# EXERCISE
Return every line of the entries below verbatim, keeping all characters, punctuation, and line breaks unchanged.

Collected data:

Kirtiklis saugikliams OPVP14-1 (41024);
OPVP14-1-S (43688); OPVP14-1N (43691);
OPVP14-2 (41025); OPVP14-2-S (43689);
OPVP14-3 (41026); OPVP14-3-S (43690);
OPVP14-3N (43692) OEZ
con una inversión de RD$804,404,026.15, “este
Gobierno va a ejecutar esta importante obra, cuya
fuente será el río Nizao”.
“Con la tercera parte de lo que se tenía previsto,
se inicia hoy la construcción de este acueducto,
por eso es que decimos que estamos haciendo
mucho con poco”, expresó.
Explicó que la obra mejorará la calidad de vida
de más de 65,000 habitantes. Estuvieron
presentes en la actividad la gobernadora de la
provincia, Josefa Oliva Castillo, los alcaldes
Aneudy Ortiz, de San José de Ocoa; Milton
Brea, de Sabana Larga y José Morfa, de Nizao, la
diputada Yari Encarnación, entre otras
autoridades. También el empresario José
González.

# RESPONSE TO THE EXERCISE
Kirtiklis saugikliams OPVP14-1 (41024);
OPVP14-1-S (43688); OPVP14-1N (43691);
OPVP14-2 (41025); OPVP14-2-S (43689);
OPVP14-3 (41026); OPVP14-3-S (43690);
OPVP14-3N (43692) OEZ
con una inversión de RD$804,404,026.15, “este
Gobierno va a ejecutar esta importante obra, cuya
fuente será el río Nizao”.
“Con la tercera parte de lo que se tenía previsto,
se inicia hoy la construcción de este acueducto,
por eso es que decimos que estamos haciendo
mucho con poco”, expresó.
Explicó que la obra mejorará la calidad de vida
de más de 65,000 habitantes. Estuvieron
presentes en la actividad la gobernadora de la
provincia, Josefa Oliva Castillo, los alcaldes
Aneudy Ortiz, de San José de Ocoa; Milton
Brea, de Sabana Larga y José Morfa, de Nizao, la
diputada Yari Encarnación, entre otras
autoridades. También el empresario José
González.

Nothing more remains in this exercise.